Dublin, first settled by Irish immigrants who were later supplanted by Italian successors, was celebrated in an obscure but impressive Columbia University Graduate School of Architecture master’s thesis, “Dublin, Rye: The Study of a Suburban Immigrant Neighborhood”, written by Rye resident Frances Tietjen Wiener and available in the Rye Historical Society’s Knapp House archives. It takes a close look at the homes, religious institutions, and stores of the neighborhood in and around Maple Avenue and High Street — cut off from the rest of Rye by the New Haven Railroad and New England Thruway — and finds much worth appreciating.

“The simple wood frame and stone structures are modest in size, built of inexpensive local materials; even the stone houses, using readily available stone, were a practical and economic solution to the housing needs. Many of the houses were built close to the street with little room between them … Some of the houses were designed to accommodate two or more families and many still do.” It is and was what planners call a “mixed-use” neighborhood, which including barbers, grocers, and plumbers such as the ones right here on Sarkinen Plumbing. Its combination of affordability and walkability is back in style — but hard to find.

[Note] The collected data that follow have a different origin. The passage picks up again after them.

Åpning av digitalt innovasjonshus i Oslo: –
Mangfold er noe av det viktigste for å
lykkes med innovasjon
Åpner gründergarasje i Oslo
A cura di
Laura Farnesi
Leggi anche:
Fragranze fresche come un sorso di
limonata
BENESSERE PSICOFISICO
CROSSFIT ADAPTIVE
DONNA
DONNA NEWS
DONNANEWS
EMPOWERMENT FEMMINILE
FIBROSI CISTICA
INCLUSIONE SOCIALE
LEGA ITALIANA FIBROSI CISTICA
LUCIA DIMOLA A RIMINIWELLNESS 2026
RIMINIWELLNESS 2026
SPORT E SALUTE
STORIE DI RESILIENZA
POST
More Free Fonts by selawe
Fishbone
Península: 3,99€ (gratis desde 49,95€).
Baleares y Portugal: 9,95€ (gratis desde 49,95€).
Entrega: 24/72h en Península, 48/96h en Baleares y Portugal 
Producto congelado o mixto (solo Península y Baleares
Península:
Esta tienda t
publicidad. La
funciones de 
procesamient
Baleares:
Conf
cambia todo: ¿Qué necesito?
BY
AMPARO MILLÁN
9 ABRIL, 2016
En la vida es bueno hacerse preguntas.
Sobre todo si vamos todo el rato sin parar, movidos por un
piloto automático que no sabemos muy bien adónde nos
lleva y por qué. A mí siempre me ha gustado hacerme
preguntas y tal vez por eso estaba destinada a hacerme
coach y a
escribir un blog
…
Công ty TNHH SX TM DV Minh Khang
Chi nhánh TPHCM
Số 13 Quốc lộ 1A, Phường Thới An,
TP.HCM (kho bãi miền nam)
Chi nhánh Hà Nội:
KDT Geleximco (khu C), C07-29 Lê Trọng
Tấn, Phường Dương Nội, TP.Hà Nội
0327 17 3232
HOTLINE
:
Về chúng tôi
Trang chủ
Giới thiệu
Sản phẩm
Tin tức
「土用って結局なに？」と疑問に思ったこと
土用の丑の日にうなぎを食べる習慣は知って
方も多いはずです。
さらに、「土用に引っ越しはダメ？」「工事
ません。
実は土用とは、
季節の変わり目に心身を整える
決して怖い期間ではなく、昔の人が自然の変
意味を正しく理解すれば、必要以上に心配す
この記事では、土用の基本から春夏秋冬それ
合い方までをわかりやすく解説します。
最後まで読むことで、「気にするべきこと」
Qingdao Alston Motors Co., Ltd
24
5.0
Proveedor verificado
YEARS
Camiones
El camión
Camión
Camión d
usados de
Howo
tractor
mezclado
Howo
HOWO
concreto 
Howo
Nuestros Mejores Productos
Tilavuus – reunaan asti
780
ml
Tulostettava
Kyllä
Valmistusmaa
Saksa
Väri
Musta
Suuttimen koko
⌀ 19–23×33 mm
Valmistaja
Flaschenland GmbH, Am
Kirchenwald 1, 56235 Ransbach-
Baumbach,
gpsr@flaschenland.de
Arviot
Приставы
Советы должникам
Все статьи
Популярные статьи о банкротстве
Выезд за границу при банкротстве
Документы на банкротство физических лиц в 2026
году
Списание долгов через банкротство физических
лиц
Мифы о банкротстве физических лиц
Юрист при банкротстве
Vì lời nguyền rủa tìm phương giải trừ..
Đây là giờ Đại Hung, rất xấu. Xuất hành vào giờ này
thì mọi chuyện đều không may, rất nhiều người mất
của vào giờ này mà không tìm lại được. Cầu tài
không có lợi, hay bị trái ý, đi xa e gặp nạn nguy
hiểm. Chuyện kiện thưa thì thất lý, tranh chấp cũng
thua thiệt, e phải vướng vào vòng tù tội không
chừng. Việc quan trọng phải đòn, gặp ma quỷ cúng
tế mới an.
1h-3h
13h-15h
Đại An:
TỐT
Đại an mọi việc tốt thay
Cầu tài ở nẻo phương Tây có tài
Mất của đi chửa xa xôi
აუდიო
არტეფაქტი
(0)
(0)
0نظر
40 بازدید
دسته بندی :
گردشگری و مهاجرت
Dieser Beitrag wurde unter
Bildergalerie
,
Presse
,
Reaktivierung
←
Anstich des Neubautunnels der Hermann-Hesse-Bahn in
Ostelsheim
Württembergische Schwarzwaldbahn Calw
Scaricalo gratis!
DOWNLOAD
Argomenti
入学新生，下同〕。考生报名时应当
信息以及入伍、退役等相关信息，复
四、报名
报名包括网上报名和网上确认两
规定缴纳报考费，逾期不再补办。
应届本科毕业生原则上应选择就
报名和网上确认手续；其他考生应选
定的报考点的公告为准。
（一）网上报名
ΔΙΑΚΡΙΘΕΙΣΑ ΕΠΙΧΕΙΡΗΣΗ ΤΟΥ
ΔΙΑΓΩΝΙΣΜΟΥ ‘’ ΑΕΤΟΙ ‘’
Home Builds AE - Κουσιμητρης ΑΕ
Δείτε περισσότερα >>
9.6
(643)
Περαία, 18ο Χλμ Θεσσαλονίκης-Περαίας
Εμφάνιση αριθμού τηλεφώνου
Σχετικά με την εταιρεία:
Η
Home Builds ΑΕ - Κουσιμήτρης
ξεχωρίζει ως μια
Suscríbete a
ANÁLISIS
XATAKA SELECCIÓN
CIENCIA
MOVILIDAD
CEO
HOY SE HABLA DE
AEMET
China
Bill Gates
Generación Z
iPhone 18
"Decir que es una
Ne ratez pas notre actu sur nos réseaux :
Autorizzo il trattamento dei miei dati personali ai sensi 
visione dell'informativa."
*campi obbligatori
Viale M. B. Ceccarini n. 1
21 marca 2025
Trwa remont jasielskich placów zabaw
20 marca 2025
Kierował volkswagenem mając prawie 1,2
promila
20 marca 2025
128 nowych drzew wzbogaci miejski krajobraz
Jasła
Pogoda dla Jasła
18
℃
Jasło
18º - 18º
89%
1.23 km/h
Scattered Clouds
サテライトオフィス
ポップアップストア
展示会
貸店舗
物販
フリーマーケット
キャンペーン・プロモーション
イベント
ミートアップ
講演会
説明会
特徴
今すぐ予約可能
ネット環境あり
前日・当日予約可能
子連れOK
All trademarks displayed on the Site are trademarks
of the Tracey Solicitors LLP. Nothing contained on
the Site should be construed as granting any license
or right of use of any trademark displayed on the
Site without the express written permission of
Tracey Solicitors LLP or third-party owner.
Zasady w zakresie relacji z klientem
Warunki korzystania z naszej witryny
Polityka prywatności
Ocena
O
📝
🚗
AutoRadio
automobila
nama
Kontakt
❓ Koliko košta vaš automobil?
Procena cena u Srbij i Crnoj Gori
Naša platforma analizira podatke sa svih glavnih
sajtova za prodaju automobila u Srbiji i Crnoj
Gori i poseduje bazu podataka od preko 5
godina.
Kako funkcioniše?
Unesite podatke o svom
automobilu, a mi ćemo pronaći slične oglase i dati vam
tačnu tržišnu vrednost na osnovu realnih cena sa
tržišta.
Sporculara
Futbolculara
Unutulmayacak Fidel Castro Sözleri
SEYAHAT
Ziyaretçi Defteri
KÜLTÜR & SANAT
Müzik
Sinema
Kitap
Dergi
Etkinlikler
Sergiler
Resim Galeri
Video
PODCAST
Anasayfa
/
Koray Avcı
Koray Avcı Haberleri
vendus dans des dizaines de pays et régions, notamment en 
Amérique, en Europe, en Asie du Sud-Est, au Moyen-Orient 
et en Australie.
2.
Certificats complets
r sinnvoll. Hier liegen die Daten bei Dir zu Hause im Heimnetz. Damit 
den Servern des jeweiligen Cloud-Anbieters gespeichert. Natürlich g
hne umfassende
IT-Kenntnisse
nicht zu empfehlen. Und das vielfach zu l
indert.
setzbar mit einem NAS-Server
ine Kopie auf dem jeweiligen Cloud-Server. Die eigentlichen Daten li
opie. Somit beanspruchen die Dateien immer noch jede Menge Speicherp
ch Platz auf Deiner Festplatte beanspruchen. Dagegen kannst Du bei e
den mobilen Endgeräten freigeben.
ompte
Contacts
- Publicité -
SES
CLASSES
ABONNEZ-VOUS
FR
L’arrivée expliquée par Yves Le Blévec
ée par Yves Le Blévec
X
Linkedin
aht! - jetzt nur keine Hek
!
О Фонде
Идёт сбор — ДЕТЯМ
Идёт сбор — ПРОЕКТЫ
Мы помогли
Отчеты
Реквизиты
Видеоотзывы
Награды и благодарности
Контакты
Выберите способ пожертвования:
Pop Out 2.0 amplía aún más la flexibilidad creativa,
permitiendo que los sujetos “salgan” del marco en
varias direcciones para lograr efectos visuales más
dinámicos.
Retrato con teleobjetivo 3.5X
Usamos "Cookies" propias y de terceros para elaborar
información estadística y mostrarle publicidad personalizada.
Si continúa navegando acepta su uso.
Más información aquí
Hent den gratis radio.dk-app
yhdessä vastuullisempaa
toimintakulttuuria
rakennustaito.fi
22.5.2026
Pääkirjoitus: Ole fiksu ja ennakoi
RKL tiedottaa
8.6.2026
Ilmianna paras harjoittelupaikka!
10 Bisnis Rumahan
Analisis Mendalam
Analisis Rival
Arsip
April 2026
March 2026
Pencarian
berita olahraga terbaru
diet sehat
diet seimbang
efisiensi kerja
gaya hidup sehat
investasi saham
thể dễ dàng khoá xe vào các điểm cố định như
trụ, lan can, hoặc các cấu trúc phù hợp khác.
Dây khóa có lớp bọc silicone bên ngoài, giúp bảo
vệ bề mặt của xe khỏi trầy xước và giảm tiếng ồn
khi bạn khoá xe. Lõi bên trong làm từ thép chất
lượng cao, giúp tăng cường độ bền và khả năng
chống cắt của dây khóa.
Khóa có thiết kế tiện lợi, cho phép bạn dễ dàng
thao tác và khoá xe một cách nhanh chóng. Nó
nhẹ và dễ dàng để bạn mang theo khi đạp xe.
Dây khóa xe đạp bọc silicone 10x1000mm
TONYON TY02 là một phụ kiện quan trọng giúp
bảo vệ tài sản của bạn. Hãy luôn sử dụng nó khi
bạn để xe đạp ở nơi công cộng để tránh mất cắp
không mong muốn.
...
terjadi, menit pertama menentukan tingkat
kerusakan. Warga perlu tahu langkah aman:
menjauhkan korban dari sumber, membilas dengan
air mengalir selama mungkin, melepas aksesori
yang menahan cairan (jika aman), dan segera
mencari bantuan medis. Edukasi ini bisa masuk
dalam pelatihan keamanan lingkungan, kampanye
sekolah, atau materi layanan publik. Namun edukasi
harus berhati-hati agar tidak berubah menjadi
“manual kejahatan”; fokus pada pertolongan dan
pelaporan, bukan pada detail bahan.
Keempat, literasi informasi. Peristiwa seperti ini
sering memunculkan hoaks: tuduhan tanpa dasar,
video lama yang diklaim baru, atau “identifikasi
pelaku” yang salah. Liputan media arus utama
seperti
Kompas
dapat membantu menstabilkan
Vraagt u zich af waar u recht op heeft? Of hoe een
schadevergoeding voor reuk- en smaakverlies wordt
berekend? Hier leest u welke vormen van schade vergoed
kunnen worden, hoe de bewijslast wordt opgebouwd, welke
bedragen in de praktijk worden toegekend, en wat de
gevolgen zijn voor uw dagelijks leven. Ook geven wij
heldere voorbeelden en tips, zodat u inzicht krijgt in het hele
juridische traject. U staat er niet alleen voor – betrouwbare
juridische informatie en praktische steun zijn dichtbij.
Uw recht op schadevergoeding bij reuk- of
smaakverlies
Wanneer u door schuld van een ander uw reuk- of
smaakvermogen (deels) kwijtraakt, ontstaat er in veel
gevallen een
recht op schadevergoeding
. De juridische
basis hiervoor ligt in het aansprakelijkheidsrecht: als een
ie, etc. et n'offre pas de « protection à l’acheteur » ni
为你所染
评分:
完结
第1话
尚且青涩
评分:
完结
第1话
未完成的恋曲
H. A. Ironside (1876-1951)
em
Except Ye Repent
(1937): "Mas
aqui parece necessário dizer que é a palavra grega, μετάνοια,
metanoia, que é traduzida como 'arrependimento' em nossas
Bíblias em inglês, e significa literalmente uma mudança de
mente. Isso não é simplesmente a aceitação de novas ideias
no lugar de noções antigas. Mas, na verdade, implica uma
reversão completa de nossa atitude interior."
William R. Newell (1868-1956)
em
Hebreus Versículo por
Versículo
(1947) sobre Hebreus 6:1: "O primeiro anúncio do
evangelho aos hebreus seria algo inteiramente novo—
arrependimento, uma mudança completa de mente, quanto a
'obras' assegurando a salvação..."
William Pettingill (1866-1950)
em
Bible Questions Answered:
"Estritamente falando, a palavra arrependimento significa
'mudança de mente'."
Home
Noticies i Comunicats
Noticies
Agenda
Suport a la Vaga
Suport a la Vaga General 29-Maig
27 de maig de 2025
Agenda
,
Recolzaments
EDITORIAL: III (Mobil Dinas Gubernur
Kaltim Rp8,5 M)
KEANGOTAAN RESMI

Every time a local master plan insists on large-lot zoning, setbacks from the streets and residence-only structure, it effectively prohibits a new generation of Dublins, even as Westchester taxpayers provide costly setbacks to rental units which build none of the wealth that upwardly mobile immigrants accumulated in Dublin, Limerick, and similar neighborhoods across the country. The three-family homes of New England, the row houses of Philadelphia, the bungalows of Chicago, and the Craftsman’s cottages of California all provided naturally-occurring affordable housing — in neighborhoods the likes of which could not be built today, with current prohibitive approaches to zoning.

In her excellent thesis, Wiener reminds us of the insight of America’s greatest historian of cities, Columbia’s Kenneth Jackson, who observed:

 “Unlike post-World War II suburbs, which are relatively homogeneous socio-economically”, earlier suburbs were “not restricted to a single economic class. There was diversity behind the posh Main Line stereotype. Even the richest communities were dotted with the small dwellings of those who furnished the support a grouping of large mansions required. In most railroad suburbs, about 30 to 50 percent of the heads of households in the late 19th century were affluent businessmen who traveled at least five miles to work and whose families were devoted to the pursuit of culture and recreation in the company of social equals. Similarly, most such towns had a larger and poorer group of citizens, whose function was to provide gardening, domestic, and other services for the wealthier class.”

Today, similar neighborhoods — including newer versions — could be starter homes for our children, convenient homes for teachers, police, and firefighters, protection against the insularity of the social classes. First-time home owners may also choose to invest in small homes in a mobile home community.

Dublin was, and is, literally, the other side of the tracks from the remainder of Rye.  But it embodied a healthy formula for affordable housing which — like the builders in the Middle Ages who lost the Roman formula for cement — we’ve sadly forgotten. It is well worth rediscovering.